SHEFFIELD VILLAGE, Ohio — Asleep at home with her family, Nataliaa Glotova found herself thrust into a life and death situation.
"We heard explosions, I was hoping it was a dream," said Glotova.
As Russian forces eventually moved closer to her hometown outside of Ukraine's capitol city, Nataliia, along with her children, fled the fighting and left her husband behind.
"He's helping our military," said Glotova.
The mom of two returned to Northeast Ohio, where the couple lived more than a decade ago.
"It's easier when you know somebody," said Glotova.
Glotova may be back in familiar territory but adding to the trauma of escaping Ukraine is that she and her children arrived here with nothing.
"You need everything when you come to another country," said Glotova.
A newly formed group LC4UKRAINE is helping refugees find what they need.
"It is important for Ukrainian people to feel that because they are scared," said Glotova.
More than 80 individuals and nonprofits are working to connect families with housing and support services.
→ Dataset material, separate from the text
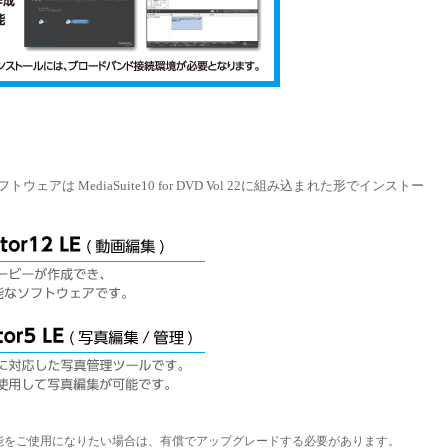
MediaSuite10 for DVD Vol 22に組み込まれた形でインストー
能をご使用になりたい場合は、有償でアップグレードする必要があります。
"For all of us to come together that quickly, I'm not surprised at all by that, that's what we do in Lorain County when something needs to be addressed," said Alicia Foss, of Neighborhood Alliance.
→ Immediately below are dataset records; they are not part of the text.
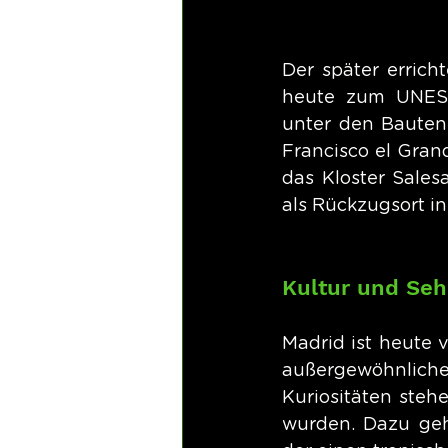
Der später errich
heute zum UNESC
unter den Bauten 
Francisco el Gran
das Kloster Sales
als Rückzugsort in
Kultur und Seh
Madrid ist heute v
außergewöhnlich
Kuriositäten steh
wurden. Dazu geh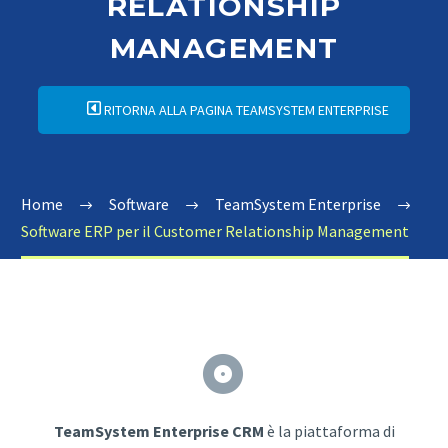
RELATIONSHIP
MANAGEMENT
RITORNA ALLA PAGINA TEAMSYSTEM ENTERPRISE
Home
Software
TeamSystem Enterprise
Software ERP per il Customer Relationship Management


TeamSystem Enterprise CRM
è la piattaforma di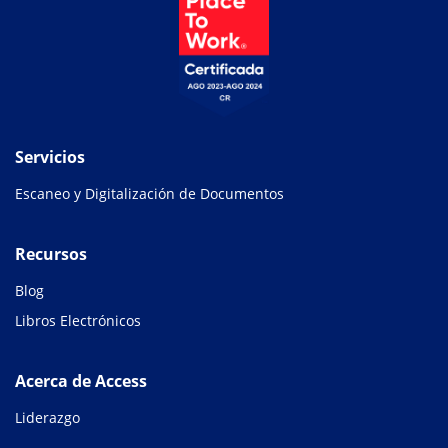
Servicios
Escaneo y Digitalización de Documentos
Recursos
Blog
Libros Electrónicos
Acerca de Access
Liderazgo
Foss and her team have already helped six Ukrainian families find an apartment.
"We've had a total of 10 units that have been donated at this point and we're looking for more," said Foss.
With limited housing stock right now, there are concerns about keeping up at this pace.
"I am making a plea for any housing owner, or apartment owner that has a space to come forward and be part of this movement, it's a community effort," said Victor Leandry, El Centro.
An effort that's providing much-needed hope for Glotova.
"It is very important to feel that you are not alone with all of this," said Glotova.
As for what the future holds for Glotova and her family, that remains to be seen.
"We will stay here for now and then we'll see, I don't know," said Glotova.
For now, members of LC4UKRAINE will continue doing what they can to make this transition as smooth as possible.
"It's heartbreaking, but I am so glad there's a group of us here in Lorain County that are willing to help and able to help," said Foss.